You know, IRL drivers have to take damage seriously and moderate their driving accordingly. If you look at most races, especially the longer endurance races, the fastest laps are the qualifying laps because they have less traffic and they are only pushing hard for a couple laps. The cars would break if they pushed hard for the whole 12 or 24 hours, and as a result, in-race laps are run more carefully, getting the fastest possible time out of the car without pushing it to the breaking point. Lots of cars break without even taking crashing into account! The 12 hours of Sebring was a great example of this. The C6R was leading, and suffered a catastophic brake failure sometime after the 8th hour. The driver managed to slide the car sideways into the tires, and limped back to the pit in time to get it fixed and still finish 2nd. There are always wrecks, but the real problems are when something breaks on its own (tranny, brakes, engine). Especially the lemans races--collision damage is less than half the problem, and I don't think any of us want the PS3 picking at random who to curse with a blown engine or fried tranny. But that's what it would really take to make it real. And besides, what race car actually has metal body panels? They are all composites, and they bounce back or crack and break off and flap in the wind--they don't crumple or wrinkle.
Since this is, after all, a game, Do you really want to have to race a race agian because your car just up and broke? And what about class restrictions? There are 4 classes in lemans (I'm pretty sure, P1, P2, GTS1, and GTS2). Each class has horsepower and weight restrictions, and weight "rewards" (penalties for winning--arguably implemented to even the field) that are applied to each class and the winners of each race. P1 is usually dominated by the Audi R8, and GTS1 has been dominated for the last several years by the Corvette C5R (and now the new C6R. Which, by the way, I'm bugged didn't make it into GT4). Do you really want to have to race an Audi or Corvette to be competitive? I drive the vettes because I'm a vette guy, but I'd be pretty chapped to have to drive it to win if I didn't like them.
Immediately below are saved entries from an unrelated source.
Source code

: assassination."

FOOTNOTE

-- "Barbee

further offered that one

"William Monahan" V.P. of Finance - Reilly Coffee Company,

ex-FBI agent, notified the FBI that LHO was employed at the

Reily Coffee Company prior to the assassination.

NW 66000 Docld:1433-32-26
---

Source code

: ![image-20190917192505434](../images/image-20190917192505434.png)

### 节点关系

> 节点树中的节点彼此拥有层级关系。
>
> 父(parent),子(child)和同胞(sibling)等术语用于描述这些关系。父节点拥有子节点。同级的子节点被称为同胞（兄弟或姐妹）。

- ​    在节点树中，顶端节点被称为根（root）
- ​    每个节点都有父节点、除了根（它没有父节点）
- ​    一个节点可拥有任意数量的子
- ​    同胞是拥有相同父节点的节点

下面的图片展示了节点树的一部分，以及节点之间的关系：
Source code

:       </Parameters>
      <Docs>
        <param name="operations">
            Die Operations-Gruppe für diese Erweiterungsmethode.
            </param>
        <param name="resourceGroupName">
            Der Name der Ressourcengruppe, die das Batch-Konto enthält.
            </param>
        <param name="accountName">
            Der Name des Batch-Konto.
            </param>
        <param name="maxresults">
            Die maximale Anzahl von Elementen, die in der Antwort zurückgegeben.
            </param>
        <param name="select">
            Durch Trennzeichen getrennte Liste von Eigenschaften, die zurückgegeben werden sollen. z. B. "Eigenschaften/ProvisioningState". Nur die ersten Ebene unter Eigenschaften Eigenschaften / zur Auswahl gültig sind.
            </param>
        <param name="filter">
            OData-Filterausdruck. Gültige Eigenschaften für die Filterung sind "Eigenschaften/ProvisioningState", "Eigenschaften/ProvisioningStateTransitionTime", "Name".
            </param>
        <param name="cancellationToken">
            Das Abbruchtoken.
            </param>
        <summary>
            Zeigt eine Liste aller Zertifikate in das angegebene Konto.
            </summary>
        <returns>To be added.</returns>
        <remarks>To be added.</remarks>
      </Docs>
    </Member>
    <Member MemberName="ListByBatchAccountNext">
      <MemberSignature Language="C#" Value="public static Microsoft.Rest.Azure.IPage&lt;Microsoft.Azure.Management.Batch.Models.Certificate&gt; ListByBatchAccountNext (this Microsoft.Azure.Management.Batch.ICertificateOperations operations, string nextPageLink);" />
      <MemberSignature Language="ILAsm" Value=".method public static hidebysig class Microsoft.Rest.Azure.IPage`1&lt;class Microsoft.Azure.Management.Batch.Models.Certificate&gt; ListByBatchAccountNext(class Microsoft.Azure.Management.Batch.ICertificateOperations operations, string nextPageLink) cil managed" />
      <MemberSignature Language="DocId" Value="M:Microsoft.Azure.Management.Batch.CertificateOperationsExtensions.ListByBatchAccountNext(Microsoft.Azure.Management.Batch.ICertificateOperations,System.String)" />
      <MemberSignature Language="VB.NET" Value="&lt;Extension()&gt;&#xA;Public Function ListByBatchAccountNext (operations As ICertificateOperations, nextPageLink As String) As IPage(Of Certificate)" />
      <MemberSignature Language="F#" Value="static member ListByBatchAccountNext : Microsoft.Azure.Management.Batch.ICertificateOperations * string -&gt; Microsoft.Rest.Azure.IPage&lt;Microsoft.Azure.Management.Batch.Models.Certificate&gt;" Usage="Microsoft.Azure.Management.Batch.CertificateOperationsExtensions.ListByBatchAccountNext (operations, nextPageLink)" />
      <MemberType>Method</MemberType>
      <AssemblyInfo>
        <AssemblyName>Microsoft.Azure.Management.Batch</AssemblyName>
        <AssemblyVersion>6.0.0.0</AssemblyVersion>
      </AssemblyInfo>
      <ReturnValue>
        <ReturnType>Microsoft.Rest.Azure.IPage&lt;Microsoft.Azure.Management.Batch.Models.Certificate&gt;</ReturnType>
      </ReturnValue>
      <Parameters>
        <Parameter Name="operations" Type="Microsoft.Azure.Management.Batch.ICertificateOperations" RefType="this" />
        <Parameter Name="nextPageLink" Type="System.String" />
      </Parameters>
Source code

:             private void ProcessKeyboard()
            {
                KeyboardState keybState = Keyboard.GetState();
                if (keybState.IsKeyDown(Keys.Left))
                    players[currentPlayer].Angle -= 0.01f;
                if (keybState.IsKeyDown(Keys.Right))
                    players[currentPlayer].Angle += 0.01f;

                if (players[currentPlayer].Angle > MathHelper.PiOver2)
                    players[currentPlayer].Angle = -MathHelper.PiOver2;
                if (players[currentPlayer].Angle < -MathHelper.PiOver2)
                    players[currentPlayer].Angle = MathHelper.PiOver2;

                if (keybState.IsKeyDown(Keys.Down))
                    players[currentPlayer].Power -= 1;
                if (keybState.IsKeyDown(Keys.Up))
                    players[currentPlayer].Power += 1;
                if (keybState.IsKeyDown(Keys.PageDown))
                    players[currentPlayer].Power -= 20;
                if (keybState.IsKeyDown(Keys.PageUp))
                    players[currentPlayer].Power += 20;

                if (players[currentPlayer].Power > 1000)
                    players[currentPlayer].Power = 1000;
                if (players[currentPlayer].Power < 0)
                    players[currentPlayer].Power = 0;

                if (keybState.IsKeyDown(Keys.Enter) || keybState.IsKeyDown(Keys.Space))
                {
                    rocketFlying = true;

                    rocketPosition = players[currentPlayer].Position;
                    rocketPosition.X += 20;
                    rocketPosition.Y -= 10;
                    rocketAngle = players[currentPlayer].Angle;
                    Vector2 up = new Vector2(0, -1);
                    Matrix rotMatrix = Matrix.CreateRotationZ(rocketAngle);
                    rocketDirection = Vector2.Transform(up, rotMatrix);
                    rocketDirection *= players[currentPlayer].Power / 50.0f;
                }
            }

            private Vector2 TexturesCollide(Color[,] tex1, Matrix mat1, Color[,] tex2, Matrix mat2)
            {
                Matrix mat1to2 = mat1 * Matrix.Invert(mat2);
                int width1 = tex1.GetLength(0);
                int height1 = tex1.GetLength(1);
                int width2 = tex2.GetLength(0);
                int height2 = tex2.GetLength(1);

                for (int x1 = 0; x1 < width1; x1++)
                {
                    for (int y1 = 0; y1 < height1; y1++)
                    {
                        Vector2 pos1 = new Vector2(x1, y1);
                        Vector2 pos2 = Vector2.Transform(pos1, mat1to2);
So, the question is, how real do you want things? I would really like better outlined classes, having to meet all the real-world restrictions. And I would even welcome BOTH types of damage--but as I've stated, it is always a gamble to drive slower, keeping your car in good shape, and hoping the people in front push too hard and break something or crash. That is a fine line, to intentionally NOT drive as fast as you can, saving gas, tires, and wear and tear on your tranny, engine, and brakes in a hope to be able to pick it up and close the gap if you find yourself behind still with 10 laps remaining. But that is WAY too real for most people. In fact, outside of the types of racing I like (lemans, trans am, and some touring car), it is too real for me! I have no interest in having to understand that for race series I'm not in to. And in my opinion, its all part of the same issue. There simply isn't enough benefit for the one without the other, and there's not enugh benefit for them both together for it to really be marketable.